In comparison to previous adult study utilizing HRM-qPCR for IFI44L methylation detection, our clinical study demonstrated a specificity of 1.000, which is comparable to adult-onset SLE. However, its sensitivity was only 0.753, notably lower than the adult value of 0.886.23 We offered two potential explanations to address this concern. First, the adult IFI44L methylation sites (Chr1: 79085222 and Chr1: 79085250) may not necessarily represent the optimal sites for cSLE. Our findings suggested that Chr1:79085586, Chr1:79085162, and Chr1:79085713, situated within 1500 bp upstream of the IFI44L transcription start site, might serve as more appropriate choices for cSLE. Consequently, while HRM-qPCR remains viable for detecting IFI44L methylation in cSLE, it necessitates the design of distinct primers based on unique methylation sites compared to those used for adult-onset SLE. Second, by comparing the clinical data between HRM-qPCR negative and positive patients, we found significant differences in SLEDAI scores, C3 concentrations, and anti-dsDNA titrations. This suggests a potential relationship between HRM-qPCR results and SLE disease activity. In our clinical study, some of the clinical samples were obtained from children with inactive or mild active SLE (SLEDAI ≤ 9),24 which may lower the positive detection rate of HRM-qPCR. However, it is crucial to emphasize that the widely-used SLEDAI score for adult disease activity assessment may not be ideally suited for cSLE. For example, cSLE exhibits increased severity in cardiopulmonary and renal manifestations, whereas the SLEDAI scoring system inadequately evaluates cardiac and pulmonary lesions and offers only a generalized assessment of renal damage, failing to reflect kidney impairment severity at a pathological level. Hence, the ability of HRM-qPCR to accurately represent cSLE disease activity necessitates further exploration upon the development of a more precise and comprehensive cSLE activity evaluation system.

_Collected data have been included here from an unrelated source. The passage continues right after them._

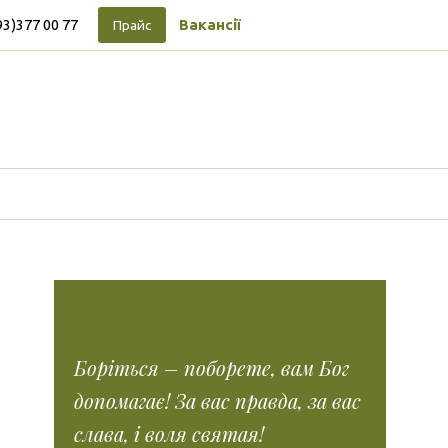
93)377 00 77
Вакансії
Прайс
Підписуйтесь на новини
Facebook
Vimeo
Tumblr
Instagram
Tiktok
Боріться – поборете, вам Бог
допомагає! За вас правда, за вас
слава, і воля святая!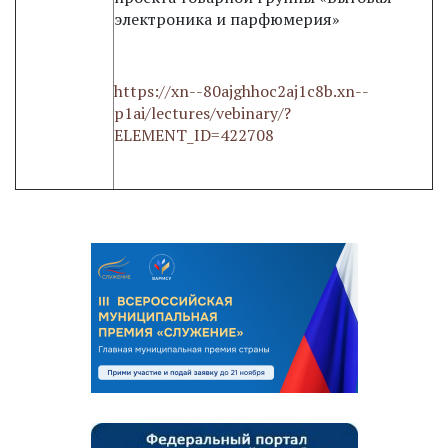
электроника и парфюмерия»
https://xn--80ajghhoc2aj1c8b.xn--
p1ai/lectures/vebinary/?
ELEMENT_ID=422708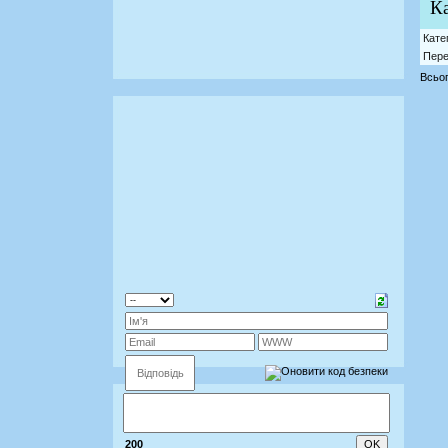
Ка
Кате
Пере
Всьог
200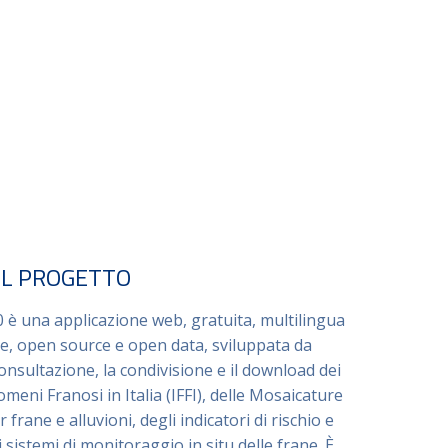
EL PROGETTO
 è una applicazione web, gratuita, multilingua
ice, open source e open data, sviluppata da
consultazione, la condivisione e il download dei
omeni Franosi in Italia (IFFI), delle Mosaicature
 frane e alluvioni, degli indicatori di rischio e
 sistemi di monitoraggio in situ delle frane. È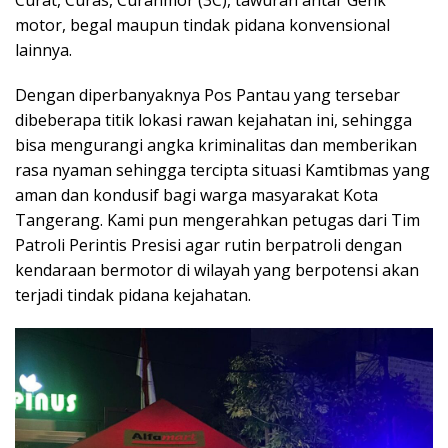
Curat, Curas, Curanmor (3C), tawuran antar Genk
motor, begal maupun tindak pidana konvensional
lainnya.
Dengan diperbanyaknya Pos Pantau yang tersebar
dibeberapa titik lokasi rawan kejahatan ini, sehingga
bisa mengurangi angka kriminalitas dan memberikan
rasa nyaman sehingga tercipta situasi Kamtibmas yang
aman dan kondusif bagi warga masyarakat Kota
Tangerang. Kami pun mengerahkan petugas dari Tim
Patroli Perintis Presisi agar rutin berpatroli dengan
kendaraan bermotor di wilayah yang berpotensi akan
terjadi tindak pidana kejahatan.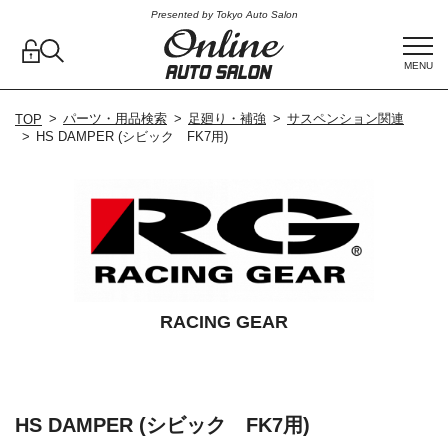
Presented by Tokyo Auto Salon
MENU
パーツ・用品検索
足廻り・補強
サスペンション関連
TOP
HS DAMPER (シビック FK7用)
RACING GEAR
HS DAMPER (シビック FK7用)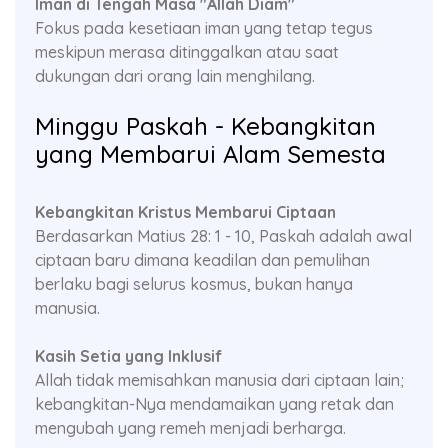
Iman di Tengah Masa "Allah Diam"
Fokus pada kesetiaan iman yang tetap tegus
meskipun merasa ditinggalkan atau saat
dukungan dari orang lain menghilang.
Minggu Paskah - Kebangkitan
yang Membarui Alam Semesta
Kebangkitan Kristus Membarui Ciptaan
Berdasarkan Matius 28: 1 - 10, Paskah adalah awal
ciptaan baru dimana keadilan dan pemulihan
berlaku bagi selurus kosmus, bukan hanya
manusia.
Kasih Setia yang Inklusif
Allah tidak memisahkan manusia dari ciptaan lain;
kebangkitan-Nya mendamaikan yang retak dan
mengubah yang remeh menjadi berharga.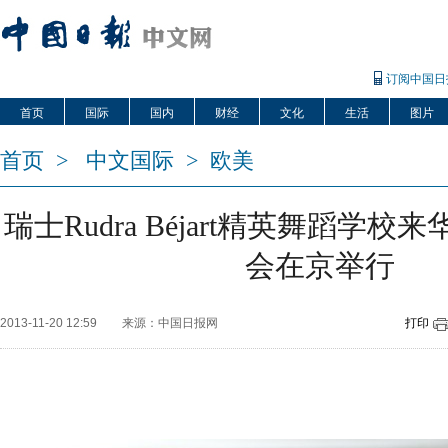
订阅中国日
首页
国际
国内
财经
文化
生活
图片
首页
>
中文国际
>
欧美
瑞士Rudra Béjart精英舞蹈学
会在京举行
2013-11-20 12:59
来源：中国日报网
打印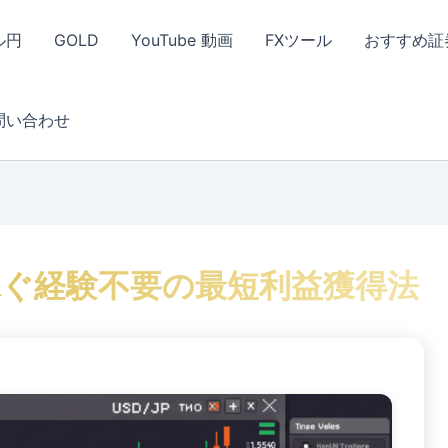
ル円
GOLD
YouTube 動画
FXツール
おすすめ証
問い合わせ
稼ぐ経験不要の最短利益獲得法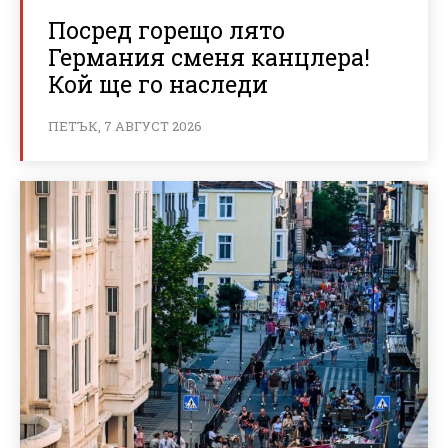
Посред горещо лято
Германия сменя канцлера!
Кой ще го наследи
ПЕТЪК, 7 АВГУСТ 2026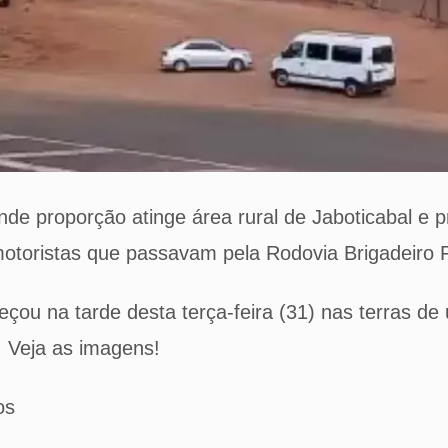
nde proporção atinge área rural de Jaboticabal e p
 motoristas que passavam pela Rodovia Brigadeiro 
çou na tarde desta terça-feira (31) nas terras de
. Veja as imagens!
os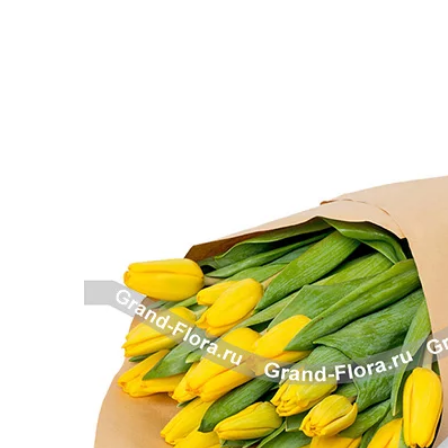
Розы поштучно
Монобукеты
Смешанные
5 роз
Разноцветные
Хризантемы
7 роз
Эксклюзивные букеты
Эустома
11 роз
15 роз
25 роз
51 роза
101 роза
Розы Гран-При
Корзины с розами
Кустовые розы
Миксы из роз
Сердца из роз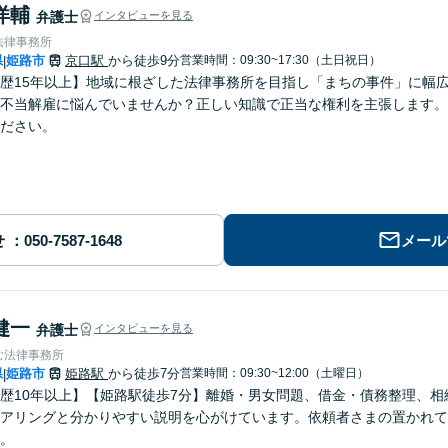
洋輔
弁護士
インタビューを見る
法律事務所
県
姫路市
京口駅
から徒歩9分
営業時間：09:30~17:30（土日祝日）
|
歴15年以上】地域に根ざした法律事務所を目指し「まちの事件」に幅
不当解雇に悩んでいませんか？正しい知識で正当な権利を主張します。
ださい。
せ
メール
健一
弁護士
インタビューを見る
む法律事務所
県
姫路市
姫路駅
から徒歩7分
営業時間：09:30~12:00（土曜日）
|
歴10年以上】【姫路駅徒歩7分】離婚・男女問題、借金・債務整理、
アリングと分かりやすい説明を心がけています。依頼者さまの置かれて
。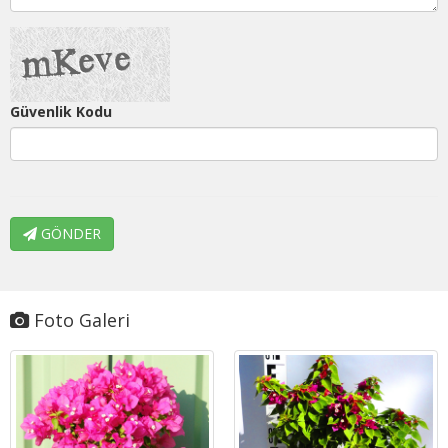
Güvenlik Kodu
GÖNDER
Foto Galeri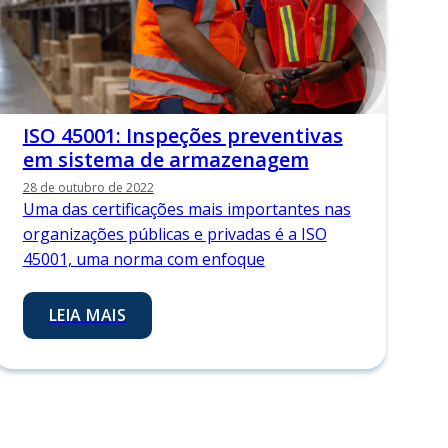
ISO 45001: Inspeções preventivas
em sistema de armazenagem
28 de outubro de 2022
Uma das certificações mais importantes nas
organizações públicas e privadas é a ISO
45001, uma norma com enfoque
LEIA MAIS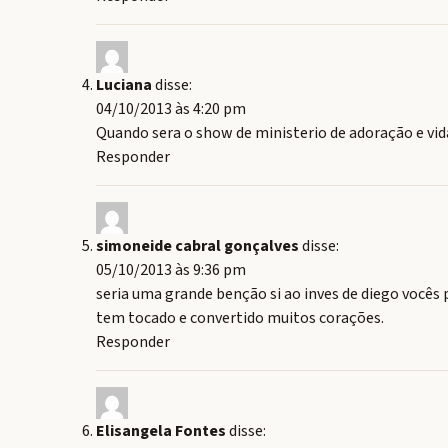
Luciana
disse:
04/10/2013 às 4:20 pm
Quando sera o show de ministerio de adoração e vid
Responder
simoneide cabral gonçalves
disse:
05/10/2013 às 9:36 pm
seria uma grande benção si ao inves de diego vocês
tem tocado e convertido muitos corações.
Responder
Elisangela Fontes
disse: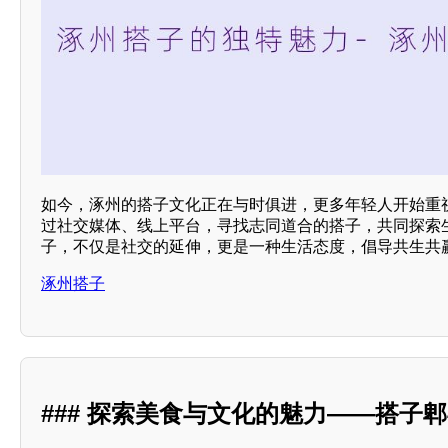
如今，涿州的搭子文化正在与时俱进，更多年轻人开始重
过社交媒体、线上平台，寻找志同道合的搭子，共同探索生
子，不仅是社交的延伸，更是一种生活态度，倡导共生共
涿州搭子
### 探索美食与文化的魅力——搭子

This study still had several limitations. First, we collected specimens from only 49 children with SLE, potentially introducing random errors into our results. Second, our study focused exclusively on comparing children with SLE to healthy children, overlooking a comprehensive and systematic investigation of various diseases that necessitate differentiation from cSLE in clinical pediatrics, including juvenile idiopathic arthritis, Kawasaki disease, dermatomyositis, polymyositis, Sjögren’s syndrome, systemic sclerosis, cytomegalovirus infection, and drug-induced lupus, etc. These limitations are scheduled to be addressed in our forthcoming clinical studies.